Work order A: In the LastPass text, what amount did the ICO's penalty notice require LastPass UK Ltd to pay?
Work order B: Please copy the LastPass text word for word, starting with "In September 2023, Krebs" and going on through "2022 data theft.".

Document segment:
◆ ◆ ◆ ◆ ◆

The security of each user's encrypted password vault depends on the strength of the user's master password (or whether the password had previously been leaked), and the number of rounds of encryption used. Some customer vaults were more vulnerable to decryption than others because they were older, and LastPass had increased the minimum amount of encryption rounds over time.

In September 2023, Krebs On Security reported some stolen LastPass vaults were being successfully decrypted in offline attacks; researchers had linked thefts affecting more than 150 victims (totalling more than $35 million) and described a common factor among victims as having stored cryptocurrency "seed phrases" in LastPass. LastPass declined to answer questions about the research, citing an ongoing law-enforcement investigation and pending litigation. In 2025, a larger heist of $150 million was also linked to the 2022 data theft.

== Legal consequences ==
On 20 November 2025, the Information Commissioner's Office (ICO) issued a penalty notice to LastPass UK Ltd under section 155 of the Data Protection Act 2018, requiring it to pay £1,228,283 for infringements of Article 5(1)(f) and Article 32(1) of the UK GDPR. The ICO concluded that, during the period 31 December 2021 to 31 December 2024, LastPass hadn't implemented expected technical and organisational measures, including by allowing senior employees to use "Employee Business" accounts from personal devices and by permitting "Personal" and "Employee Business" accounts to be linked under a single master password; it found that these failings contributed to the unlawful access and exfiltration of personal data relating to approximately over a million UK-based customers. In announcing the enforcement action, Information Commissioner John Edwards said that "LastPass customers had a right to expect the personal information they entrusted to the company would be kept safe and secure". The fine had been reduced by 30% to reflect the measures that LastPass had in place at the time and put into place afterwards.

A class-action lawsuit was initiated in early 2023, with the anonymous plaintiff stating that LastPass failed to keep users' information safe. Of particular concern in the lawsuit was the increased risk of the details being used in phishing attacks. In November 2025 the parties informed the court that they had reached an agreement in principle, and it was reported in February 2026 that the settlement was in the amount of $24.5 million, with $16 million of that set aside specifically for loses related to cryptocurrency.

◆ ◆ ◆ ◆ ◆

Available data:
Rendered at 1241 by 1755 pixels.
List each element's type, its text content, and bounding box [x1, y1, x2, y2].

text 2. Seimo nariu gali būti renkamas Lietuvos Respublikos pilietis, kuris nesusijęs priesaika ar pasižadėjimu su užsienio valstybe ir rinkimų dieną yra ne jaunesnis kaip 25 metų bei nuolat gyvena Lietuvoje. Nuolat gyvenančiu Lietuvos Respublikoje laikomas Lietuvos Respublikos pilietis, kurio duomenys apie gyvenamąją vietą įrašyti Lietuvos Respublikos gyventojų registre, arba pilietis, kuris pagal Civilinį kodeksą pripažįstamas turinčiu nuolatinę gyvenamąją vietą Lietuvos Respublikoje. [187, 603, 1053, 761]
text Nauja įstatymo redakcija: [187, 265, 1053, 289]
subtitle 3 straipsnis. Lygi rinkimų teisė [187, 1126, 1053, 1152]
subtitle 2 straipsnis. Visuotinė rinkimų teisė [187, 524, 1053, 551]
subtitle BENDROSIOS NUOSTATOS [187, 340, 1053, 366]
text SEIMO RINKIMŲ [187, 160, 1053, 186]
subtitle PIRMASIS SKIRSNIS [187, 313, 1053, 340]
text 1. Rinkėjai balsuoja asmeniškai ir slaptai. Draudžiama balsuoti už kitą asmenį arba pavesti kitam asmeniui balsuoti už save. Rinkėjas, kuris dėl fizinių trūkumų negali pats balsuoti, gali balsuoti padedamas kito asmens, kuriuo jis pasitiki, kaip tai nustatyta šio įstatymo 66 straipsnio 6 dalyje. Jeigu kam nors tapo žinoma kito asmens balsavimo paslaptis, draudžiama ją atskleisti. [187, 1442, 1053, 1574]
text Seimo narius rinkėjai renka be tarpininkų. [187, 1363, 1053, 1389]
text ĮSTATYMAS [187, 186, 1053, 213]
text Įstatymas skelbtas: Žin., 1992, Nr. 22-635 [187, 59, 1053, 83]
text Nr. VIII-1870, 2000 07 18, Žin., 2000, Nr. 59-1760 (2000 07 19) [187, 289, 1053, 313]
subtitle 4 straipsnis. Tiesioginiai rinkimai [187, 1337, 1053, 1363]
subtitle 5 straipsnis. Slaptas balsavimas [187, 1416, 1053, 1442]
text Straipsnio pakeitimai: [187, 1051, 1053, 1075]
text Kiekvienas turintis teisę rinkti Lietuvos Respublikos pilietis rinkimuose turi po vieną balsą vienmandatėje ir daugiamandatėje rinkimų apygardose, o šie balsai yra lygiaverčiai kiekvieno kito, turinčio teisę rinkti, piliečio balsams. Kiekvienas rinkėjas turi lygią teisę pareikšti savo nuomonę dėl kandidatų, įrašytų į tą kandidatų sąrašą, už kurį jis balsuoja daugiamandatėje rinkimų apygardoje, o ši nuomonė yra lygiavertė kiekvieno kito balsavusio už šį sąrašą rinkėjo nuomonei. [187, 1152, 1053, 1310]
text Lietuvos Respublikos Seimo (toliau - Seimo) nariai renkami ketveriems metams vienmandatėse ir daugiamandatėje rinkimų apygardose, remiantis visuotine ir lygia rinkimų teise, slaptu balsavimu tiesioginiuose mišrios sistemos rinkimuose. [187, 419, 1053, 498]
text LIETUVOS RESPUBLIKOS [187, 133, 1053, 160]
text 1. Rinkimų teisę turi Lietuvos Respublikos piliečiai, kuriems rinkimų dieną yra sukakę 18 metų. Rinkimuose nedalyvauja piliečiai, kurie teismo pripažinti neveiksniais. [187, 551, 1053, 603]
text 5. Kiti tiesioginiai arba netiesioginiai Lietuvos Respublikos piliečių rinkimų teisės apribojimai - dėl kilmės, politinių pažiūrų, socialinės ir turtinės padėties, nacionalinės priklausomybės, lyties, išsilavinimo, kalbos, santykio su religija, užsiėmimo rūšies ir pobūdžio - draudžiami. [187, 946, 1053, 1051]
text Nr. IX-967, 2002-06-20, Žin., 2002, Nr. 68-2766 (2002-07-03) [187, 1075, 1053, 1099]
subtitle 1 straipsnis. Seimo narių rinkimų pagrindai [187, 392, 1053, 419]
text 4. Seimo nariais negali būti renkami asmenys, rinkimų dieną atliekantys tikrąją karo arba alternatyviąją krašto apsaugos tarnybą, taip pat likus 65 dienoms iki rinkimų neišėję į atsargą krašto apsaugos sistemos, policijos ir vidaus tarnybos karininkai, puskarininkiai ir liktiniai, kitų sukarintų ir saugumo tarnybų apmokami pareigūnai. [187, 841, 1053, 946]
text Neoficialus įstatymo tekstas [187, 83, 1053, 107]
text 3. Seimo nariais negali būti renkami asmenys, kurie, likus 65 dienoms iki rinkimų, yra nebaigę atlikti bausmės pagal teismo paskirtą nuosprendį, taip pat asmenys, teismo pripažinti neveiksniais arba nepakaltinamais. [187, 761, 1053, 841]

◆ ◆ ◆ ◆ ◆

Written answer A: £1,228,283

Written answer B:
In September 2023, Krebs On Security reported some stolen LastPass vaults were being successfully decrypted in offline attacks; researchers had linked thefts affecting more than 150 victims (totalling more than $35 million) and described a common factor among victims as having stored cryptocurrency "seed phrases" in LastPass. LastPass declined to answer questions about the research, citing an ongoing law-enforcement investigation and pending litigation. In 2025, a larger heist of $150 million was also linked to the 2022 data theft.